* AUFGABENSTELLUNG 1:
Fasse bitte den Absatz der Rezension, der mit „„Super Fantasy Brawl“ ist ein Arena-Kampfspiel“ beginnt, als knappe Stichpunktliste zusammen. Alle wesentlichen Fakten sollen erhalten bleiben.
* AUFGABENSTELLUNG 2:
Schreibe aus der Rezension den Abschnitt wortgetreu ab, der mit „It’s Clobberin’ Time!“ beginnt und mit „den Kampf gezogen.“ endet.
╭─ VORLIEGENDER TEXT
Super Fantasy Brawl

It’s Clobberin’ Time! Dass es durchaus Laune macht, sich gegenseitig die Hucke vollzuhauen, hat nicht nur Ben Grimm alias „das Ding“ bei den Marvel-Comics-Helden Fantastic Four erkannt. Auch die Magier im Lande Fabulosa kennen keinen schöneren Zeitvertreib als Arena-Kämpfe mit den stärksten Helden ihrer eigenen Historie. Wer hat wohl die durchschlagendsten Argumente? Das gilt es im jährlichen „Super Brawl“ zu klären. Umgesetzt als Brettspiel „Super Fantasy Brawl“. Wir haben die Samthandschuhe ausgezogen und sind in den Kampf gezogen.

von Frank Stein

„Super Fantasy Brawl“ ist ein Arena-Kampfspiel, das 1-gegen-1 oder 2-gegen-2 gespielt werden kann. Bei einer 2-Spieler-Partie wählt jeder Kontrahent drei Champions aus, die für den eigenen Ruhm streiten. Bei einer 4-Spieler-Partie bekommt jeder nur zwei. Dabei sei gleich angemerkt, dass diese Grundbox nur sechs Champions enthält (anders als die ursprüngliche Kickstarter-Edition, in der zwölf zu finden waren). Das heißt man kann mit der Grundbox nur 1-gegen-1 spielen, was etwas bedauerlich ist. So muss man gleich zu einer 3-Figuren-Erweiterung greifen, wenn man im Team gegeneinander antreten will. Aktuell sind auf Deutsch drei davon erhältlich, die mit je etwa 25 Euro zu Buche schlagen. Zwei der drei „Die Kunst des Krieges“ und „Blut im Sand“ waren Teil der Kickstarter-Big-Box, die dritte „Naturgewalten“ war auch im KS ein Add-on. Exklusive Figuren gab es damals nicht, was erfreulich ist.

Aber zurück zur Grundbox an sich. Die haben wir entsprechend nur im 1-gegen-1-Modus getestet, der mit den sechs beiliegenden Figuren passgenau funktioniert. Viel Abwechslung in der Arena hat man freilich nicht. Aber für ein paar kurzweilige Partien reicht es auf jeden Fall. Und wer danach Lust auf mehr verspürt, dem kann geholfen werden (siehe oben). Apropos Figuren: Die sind natürlich das Highlight der Box. Robustes Plastik, schön detailliert und bemerkenswert groß (45 mm Base und zwischen 45 und 75 mm hoch). Da hat man was in der Hand, das man auf dem Tisch herumschieben kann. Und Miniaturenbemaler können sich austoben. Das übrige Spielmaterial kommt, entgegen der grauen Minis, sehr bunt daher. Das zeigt sich im stabilen, großformatigen Arena-Spielplan ebenso wie in den actionreichen Champion- und Aktionskarten und den mehrfarbigen Spielplättchen. Manch einem könnte das zu bunt sein, und ich gestehe, dass mich die Comic-Optik auch nicht ganz abholt, aber ich erkenne und akzeptiere den Gedanken dahinter. Hier soll eindeutig cartoonhafte Party-Stimmung verbreitet werden, kein ernstes oder gar brutales Blut-und-Sand-Pathos.
╰─
╭─ DATENZEILEN
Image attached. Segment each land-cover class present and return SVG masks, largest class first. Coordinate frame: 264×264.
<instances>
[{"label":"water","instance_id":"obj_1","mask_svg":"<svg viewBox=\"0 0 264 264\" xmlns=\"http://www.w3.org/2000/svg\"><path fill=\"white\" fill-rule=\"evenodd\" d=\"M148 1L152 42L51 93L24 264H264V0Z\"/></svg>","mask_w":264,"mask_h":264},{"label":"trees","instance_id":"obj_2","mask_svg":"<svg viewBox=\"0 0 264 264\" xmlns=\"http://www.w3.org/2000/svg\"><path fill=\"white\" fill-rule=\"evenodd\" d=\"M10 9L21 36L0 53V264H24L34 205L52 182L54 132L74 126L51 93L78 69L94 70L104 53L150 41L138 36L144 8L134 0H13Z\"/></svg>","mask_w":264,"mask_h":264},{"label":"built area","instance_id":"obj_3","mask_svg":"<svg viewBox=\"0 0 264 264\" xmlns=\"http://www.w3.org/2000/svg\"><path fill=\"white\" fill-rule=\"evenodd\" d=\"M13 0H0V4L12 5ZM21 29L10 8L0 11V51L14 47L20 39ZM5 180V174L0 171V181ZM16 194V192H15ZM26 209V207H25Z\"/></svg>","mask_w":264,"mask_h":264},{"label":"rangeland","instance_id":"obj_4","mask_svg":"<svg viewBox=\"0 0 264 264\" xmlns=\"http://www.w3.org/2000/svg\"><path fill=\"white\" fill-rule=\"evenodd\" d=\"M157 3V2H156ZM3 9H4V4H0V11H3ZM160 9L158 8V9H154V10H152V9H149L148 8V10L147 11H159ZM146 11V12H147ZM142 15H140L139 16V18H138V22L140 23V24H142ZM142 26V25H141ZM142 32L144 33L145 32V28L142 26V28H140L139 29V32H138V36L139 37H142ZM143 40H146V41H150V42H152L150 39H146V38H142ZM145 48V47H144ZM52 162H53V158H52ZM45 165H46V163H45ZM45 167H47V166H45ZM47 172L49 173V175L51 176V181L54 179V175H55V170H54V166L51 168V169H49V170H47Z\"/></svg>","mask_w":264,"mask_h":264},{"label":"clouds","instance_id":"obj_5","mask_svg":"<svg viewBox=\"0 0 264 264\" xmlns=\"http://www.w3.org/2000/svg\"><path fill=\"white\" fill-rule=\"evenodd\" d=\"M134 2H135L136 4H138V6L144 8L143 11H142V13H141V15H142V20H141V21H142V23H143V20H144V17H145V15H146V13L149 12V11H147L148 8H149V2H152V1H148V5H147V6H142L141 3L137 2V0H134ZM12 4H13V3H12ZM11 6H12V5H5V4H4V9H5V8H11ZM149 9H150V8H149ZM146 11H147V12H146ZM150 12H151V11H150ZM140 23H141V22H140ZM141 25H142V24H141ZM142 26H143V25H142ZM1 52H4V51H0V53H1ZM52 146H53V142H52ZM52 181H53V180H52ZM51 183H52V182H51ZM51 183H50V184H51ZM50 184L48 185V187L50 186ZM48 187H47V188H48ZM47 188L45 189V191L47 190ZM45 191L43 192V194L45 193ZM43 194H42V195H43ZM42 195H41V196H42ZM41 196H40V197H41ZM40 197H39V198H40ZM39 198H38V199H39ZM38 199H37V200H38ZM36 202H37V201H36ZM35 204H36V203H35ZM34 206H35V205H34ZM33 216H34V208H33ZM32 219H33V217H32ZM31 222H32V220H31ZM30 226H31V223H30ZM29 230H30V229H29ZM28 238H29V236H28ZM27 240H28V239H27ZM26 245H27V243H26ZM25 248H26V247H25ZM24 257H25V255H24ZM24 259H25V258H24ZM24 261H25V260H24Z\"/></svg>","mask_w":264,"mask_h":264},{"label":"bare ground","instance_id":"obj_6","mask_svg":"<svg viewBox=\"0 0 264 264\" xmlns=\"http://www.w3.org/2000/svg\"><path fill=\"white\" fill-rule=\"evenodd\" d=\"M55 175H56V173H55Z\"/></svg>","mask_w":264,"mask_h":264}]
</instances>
╰─
* ERGEBNIS 1:
- Arena-Kampfspiel für 1-gegen-1 oder 2-gegen-2
- Zu zweit wählt jeder drei Champions, zu viert jeder zwei.
- Die Grundbox enthält nur sechs Champions (die Kickstarter-Edition enthielt zwölf), daher ist mit ihr nur 1-gegen-1 spielbar.
- Für Teampartien braucht man eine 3-Figuren-Erweiterung. Auf Deutsch sind derzeit drei erhältlich, je etwa 25 Euro.
- „Die Kunst des Krieges“ und „Blut im Sand“ waren Teil der Kickstarter-Big-Box, „Naturgewalten“ war dort ein Add-on.
- Exklusive Figuren gab es damals nicht.

* ERGEBNIS 2:
It’s Clobberin’ Time! Dass es durchaus Laune macht, sich gegenseitig die Hucke vollzuhauen, hat nicht nur Ben Grimm alias „das Ding“ bei den Marvel-Comics-Helden Fantastic Four erkannt. Auch die Magier im Lande Fabulosa kennen keinen schöneren Zeitvertreib als Arena-Kämpfe mit den stärksten Helden ihrer eigenen Historie. Wer hat wohl die durchschlagendsten Argumente? Das gilt es im jährlichen „Super Brawl“ zu klären. Umgesetzt als Brettspiel „Super Fantasy Brawl“. Wir haben die Samthandschuhe ausgezogen und sind in den Kampf gezogen.